HASAR VAR, TEDBİR ALAN YOK!

400 bini aşkın nüfusuyla kentin en kalabalık ilçelerinden biri olan Bağlar’da pek çok kişi ağır veya orta hasarlı evlerde veya bitişik yapılarda ikamet ediyor. Bu nedenle günlük yaşamın eskisi gibi olmasa da devam ettiği ilçede hasarlı yapıların altında işyerleri de kepenk açıyor.

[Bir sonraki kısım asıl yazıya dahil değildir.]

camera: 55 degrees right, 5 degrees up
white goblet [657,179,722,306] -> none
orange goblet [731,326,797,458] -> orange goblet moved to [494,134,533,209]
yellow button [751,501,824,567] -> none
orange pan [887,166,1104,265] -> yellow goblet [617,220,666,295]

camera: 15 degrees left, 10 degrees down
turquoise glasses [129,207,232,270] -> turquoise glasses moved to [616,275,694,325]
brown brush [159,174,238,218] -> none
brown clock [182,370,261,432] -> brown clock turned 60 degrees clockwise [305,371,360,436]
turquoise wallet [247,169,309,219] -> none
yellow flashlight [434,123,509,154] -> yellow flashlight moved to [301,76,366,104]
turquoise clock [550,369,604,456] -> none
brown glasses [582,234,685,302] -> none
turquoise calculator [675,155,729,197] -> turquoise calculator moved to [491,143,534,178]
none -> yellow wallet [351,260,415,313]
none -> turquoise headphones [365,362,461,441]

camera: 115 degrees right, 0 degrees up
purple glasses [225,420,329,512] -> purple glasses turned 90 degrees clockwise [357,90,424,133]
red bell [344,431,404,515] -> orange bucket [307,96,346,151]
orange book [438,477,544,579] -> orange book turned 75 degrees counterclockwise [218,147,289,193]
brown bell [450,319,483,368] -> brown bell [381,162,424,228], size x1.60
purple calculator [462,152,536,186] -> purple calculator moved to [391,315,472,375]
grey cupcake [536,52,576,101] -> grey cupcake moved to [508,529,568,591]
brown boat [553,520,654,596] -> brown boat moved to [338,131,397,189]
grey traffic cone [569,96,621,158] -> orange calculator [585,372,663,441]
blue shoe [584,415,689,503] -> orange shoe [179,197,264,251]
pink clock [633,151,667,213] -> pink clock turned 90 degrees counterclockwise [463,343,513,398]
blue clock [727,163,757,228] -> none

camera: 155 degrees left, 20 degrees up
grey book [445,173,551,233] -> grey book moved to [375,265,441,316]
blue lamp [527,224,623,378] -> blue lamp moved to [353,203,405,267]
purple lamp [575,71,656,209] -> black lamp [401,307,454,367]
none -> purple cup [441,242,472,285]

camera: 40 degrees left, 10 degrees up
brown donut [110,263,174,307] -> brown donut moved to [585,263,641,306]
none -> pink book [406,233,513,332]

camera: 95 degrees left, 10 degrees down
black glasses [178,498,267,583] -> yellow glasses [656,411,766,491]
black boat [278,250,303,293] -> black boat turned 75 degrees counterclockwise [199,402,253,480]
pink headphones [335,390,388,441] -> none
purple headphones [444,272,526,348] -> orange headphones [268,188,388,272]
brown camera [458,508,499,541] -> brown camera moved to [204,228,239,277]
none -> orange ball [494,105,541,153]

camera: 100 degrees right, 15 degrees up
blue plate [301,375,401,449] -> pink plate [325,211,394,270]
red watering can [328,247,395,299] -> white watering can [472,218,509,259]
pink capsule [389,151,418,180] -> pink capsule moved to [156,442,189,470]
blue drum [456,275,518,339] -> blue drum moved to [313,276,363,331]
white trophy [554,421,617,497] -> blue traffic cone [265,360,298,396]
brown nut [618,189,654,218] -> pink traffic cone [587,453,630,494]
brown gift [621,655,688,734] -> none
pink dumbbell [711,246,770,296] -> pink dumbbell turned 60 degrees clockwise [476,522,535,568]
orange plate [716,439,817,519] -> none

Faciaya davetiye çıkaran bu durum karşısında yerel yöneticilerin refleksi depremin ilk anlarındaki gibi değil. Daha önce şerit çekilen veya bariyer konulan birçok sokak, cadde ve bina çevresi de yaya geçişine açık.

“YAN BİNA YIKILACAK DİYE DİKEN ÜSTÜNDEYİZ”

Geçen hafta Çüngüş’te meydana gelen 2.9 ve 3 büyüklüğündeki iki depremin ardından Huzurevleri Semti’nde ağır hasarlı bir binanın kendiliğinden çökmesi, Bağlar’da zorunlu olarak evlerinde ikamet eden vatandaşları daha da tedirgin etmiş durumda. Yetkililere seslenen vatandaşlar, anayasanın 36. Maddesinde yer alan “Herkes temel insani gereksinimlerini karşılayabilecek, insan haysiyetine yakışır biçimde konut ve barınma hakkına sahiptir” ibaresini hatırlatarak, “Hem kiralar çok yüksek hem de ev yok. Bizlere bir çare bulsunlar. Ev bulsak devletin vereceği kira yardımı yetmeyecek, bu kez geçinme derdi ve ev sahibi ile karşı karşıya kalma durumu yaşayacağız. Etrafımızdaki binalar hasarlı, oturduğumuz bina da orta hasarlı. Bizim bina yıkılmasa her an yan binamız üzerimize yıkılacak diye diken üstündeyiz” dediler.